Q: The Colts had only six points from their three first-half takeaways. Was Indianapolis playing with fire?

A: They were playing with a towering inferno … and got away with it because they had two second-half takeaways, including an interception return for a touchdown.

Q: You got your first in-person glimpse of Colts safety Bob Sanders (he was hurt and missed the Redskins game in late October). How much better is he than Redskins safety Sean Taylor?

A: It’s not even close — despite not being as physically impressive (he’s only 5-foot-8) — Sanders is the far superior safety, though Taylor gets more publicity nationally for his big hits.

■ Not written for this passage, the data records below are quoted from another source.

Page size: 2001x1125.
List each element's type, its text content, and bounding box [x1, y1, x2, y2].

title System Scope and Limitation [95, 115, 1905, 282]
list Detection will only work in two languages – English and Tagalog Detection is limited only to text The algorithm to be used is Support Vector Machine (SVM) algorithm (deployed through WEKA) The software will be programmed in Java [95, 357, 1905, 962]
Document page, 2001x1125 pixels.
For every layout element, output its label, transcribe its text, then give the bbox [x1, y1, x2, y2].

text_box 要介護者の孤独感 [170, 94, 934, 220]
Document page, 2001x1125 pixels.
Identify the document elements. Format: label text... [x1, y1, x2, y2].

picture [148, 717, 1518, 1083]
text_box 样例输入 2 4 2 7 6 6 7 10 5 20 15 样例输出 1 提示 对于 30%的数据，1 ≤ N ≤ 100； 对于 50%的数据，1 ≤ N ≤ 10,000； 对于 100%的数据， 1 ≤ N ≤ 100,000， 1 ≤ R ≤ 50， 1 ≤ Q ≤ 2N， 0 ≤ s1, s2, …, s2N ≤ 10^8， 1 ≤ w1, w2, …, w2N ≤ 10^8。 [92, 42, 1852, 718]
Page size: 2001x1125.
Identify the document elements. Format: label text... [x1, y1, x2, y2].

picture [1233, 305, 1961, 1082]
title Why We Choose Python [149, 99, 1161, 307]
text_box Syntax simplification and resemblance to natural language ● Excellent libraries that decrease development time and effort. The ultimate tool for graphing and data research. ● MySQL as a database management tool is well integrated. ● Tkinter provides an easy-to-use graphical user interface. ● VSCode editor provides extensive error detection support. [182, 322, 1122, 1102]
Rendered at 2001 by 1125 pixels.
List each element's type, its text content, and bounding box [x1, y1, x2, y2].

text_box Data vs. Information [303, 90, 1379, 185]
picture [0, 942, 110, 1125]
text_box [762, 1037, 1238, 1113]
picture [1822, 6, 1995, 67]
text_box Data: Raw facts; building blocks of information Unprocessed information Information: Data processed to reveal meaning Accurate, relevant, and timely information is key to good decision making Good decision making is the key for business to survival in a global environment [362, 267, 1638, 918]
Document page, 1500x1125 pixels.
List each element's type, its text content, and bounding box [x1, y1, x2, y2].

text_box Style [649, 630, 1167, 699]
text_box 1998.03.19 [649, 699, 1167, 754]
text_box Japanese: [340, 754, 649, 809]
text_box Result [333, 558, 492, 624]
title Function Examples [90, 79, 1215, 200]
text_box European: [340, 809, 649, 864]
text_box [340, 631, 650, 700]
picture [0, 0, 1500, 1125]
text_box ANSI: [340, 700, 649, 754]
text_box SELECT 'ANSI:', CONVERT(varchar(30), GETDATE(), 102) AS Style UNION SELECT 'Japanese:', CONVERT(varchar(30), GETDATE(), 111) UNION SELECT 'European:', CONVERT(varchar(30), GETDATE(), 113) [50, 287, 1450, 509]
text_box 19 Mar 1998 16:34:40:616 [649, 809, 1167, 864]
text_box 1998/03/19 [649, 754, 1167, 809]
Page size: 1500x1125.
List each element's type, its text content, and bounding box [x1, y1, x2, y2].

There are two big differences between Sanders and Taylor. First, Sanders knows how to tackle. He wraps up and doesn’t try to use his helmet as a weapon. Taylor, meanwhile, likes to tackle high and go for the knockout shot. Second, Sanders creates turnovers. He caused a fumble in the first half for the Colts and had a fourth-quarter interception. The MMQB will take Sanders every time. Only Baltimore’s Ed Reed is better than Sanders.

Q: Why did the Colts kick to Devin Hester to open the game and subsequently see him return 92 yards for a touchdown?

A: Indianapolis’ Adam Vinatieri tried to angle the kickoff to his right corner. But the conditions were dicey, and it wasn’t a bad kick. Hester was able to corral it and start the Super Bowl in electrifying fashion.

From there, the Colts basically said they would sacrifice field position to keep it out of Hester’s hands, using a squib kick and a high, short kick later in the first half.

Q: Did Manning absolutely have to win this game to avoid being labeled a bum for eternity?

A: Of course not. Remember, John Elway lost three Super Bowls — none of them close — before winning two titles to close his career.

Manning is 30 years old, and his best receiver, Marvin Harrison, is 34. So there isn’t exactly a ton of time left, but if Indianapolis can play defense like it did the last month, there well could be another ring for the Colts.

Q: Regardless of the result, are the Bears the team to beat in the NFC next season?

A: This is a tough one. The MMQB saw the Bears play their last three games, and only Hester stood out as a game-breaking player. It will be up to Grossman because the defense — even if it loses Lance Briggs in free agency and Ron Rivera to a head job or another coordinator position — will remain stout and the special teams are always dangerous. If Grossman can improve, Chicago should be right up there with Philadelphia (if Donovan McNabb returns to top form) and New Orleans (if the Saints can keep Drew Brees upright) and as long as the NFC North remains a joke.